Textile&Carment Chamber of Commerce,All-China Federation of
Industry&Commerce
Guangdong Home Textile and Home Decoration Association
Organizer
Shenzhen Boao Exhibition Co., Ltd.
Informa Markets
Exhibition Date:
◆ ◆ ◆
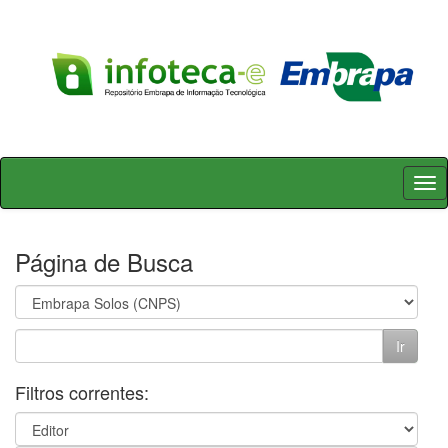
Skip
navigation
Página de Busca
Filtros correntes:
◆ ◆ ◆
Your objective | Search the data above for the string "Commerce" and copy each line that has it.

Your solution |
Textile&Carment Chamber of Commerce,All-China Federation of
Industry&Commerce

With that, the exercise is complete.